DATA FOR ANALYSIS =>
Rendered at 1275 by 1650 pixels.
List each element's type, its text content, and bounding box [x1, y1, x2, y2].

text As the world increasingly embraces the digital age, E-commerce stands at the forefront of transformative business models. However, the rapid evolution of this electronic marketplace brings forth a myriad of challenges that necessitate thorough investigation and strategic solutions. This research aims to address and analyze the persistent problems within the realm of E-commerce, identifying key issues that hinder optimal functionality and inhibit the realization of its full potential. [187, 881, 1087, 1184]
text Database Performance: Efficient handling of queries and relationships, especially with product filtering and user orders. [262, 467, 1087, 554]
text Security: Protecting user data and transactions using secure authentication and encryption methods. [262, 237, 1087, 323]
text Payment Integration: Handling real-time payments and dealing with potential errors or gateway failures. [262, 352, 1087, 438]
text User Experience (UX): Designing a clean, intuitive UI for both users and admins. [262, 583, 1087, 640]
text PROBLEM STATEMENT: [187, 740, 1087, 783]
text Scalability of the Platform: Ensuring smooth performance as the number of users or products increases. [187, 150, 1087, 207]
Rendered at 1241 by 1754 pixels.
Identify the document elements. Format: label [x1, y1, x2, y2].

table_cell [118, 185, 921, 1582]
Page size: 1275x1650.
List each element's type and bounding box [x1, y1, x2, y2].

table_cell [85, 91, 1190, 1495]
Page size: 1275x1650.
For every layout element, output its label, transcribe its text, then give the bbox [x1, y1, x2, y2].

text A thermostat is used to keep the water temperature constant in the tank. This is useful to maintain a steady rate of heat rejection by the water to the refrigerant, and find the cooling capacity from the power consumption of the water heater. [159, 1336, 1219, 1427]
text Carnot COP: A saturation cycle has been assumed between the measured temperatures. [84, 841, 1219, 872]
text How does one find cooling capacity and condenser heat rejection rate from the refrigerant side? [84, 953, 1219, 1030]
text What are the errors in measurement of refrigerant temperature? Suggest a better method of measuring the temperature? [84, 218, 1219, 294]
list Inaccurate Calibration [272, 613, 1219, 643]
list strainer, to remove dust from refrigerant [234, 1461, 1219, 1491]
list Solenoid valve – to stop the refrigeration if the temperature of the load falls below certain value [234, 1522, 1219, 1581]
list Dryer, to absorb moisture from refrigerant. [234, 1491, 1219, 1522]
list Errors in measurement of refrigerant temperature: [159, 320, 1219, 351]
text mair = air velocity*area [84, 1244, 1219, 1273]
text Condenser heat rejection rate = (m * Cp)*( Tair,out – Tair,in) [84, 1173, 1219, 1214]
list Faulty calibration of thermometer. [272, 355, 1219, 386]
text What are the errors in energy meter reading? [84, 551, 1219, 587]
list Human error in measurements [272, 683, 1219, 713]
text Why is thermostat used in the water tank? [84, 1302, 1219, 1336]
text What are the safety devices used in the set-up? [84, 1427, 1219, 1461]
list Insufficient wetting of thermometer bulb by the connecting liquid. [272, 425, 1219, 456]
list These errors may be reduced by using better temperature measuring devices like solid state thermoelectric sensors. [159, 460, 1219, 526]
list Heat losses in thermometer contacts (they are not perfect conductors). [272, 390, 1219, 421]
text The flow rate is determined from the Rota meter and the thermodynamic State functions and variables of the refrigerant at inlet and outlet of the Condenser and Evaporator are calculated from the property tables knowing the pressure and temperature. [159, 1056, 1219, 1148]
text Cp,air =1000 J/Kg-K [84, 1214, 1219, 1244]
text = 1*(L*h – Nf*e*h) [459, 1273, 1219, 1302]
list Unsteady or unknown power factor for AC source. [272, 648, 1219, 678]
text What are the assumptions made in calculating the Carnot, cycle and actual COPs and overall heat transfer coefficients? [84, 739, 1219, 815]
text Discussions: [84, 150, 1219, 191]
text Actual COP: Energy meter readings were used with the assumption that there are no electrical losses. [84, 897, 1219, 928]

WORK TASK => Only the count is wanted. Find the lines of the records that include the word "pixels" and state how many.

EXERCISE OUTPUT => 2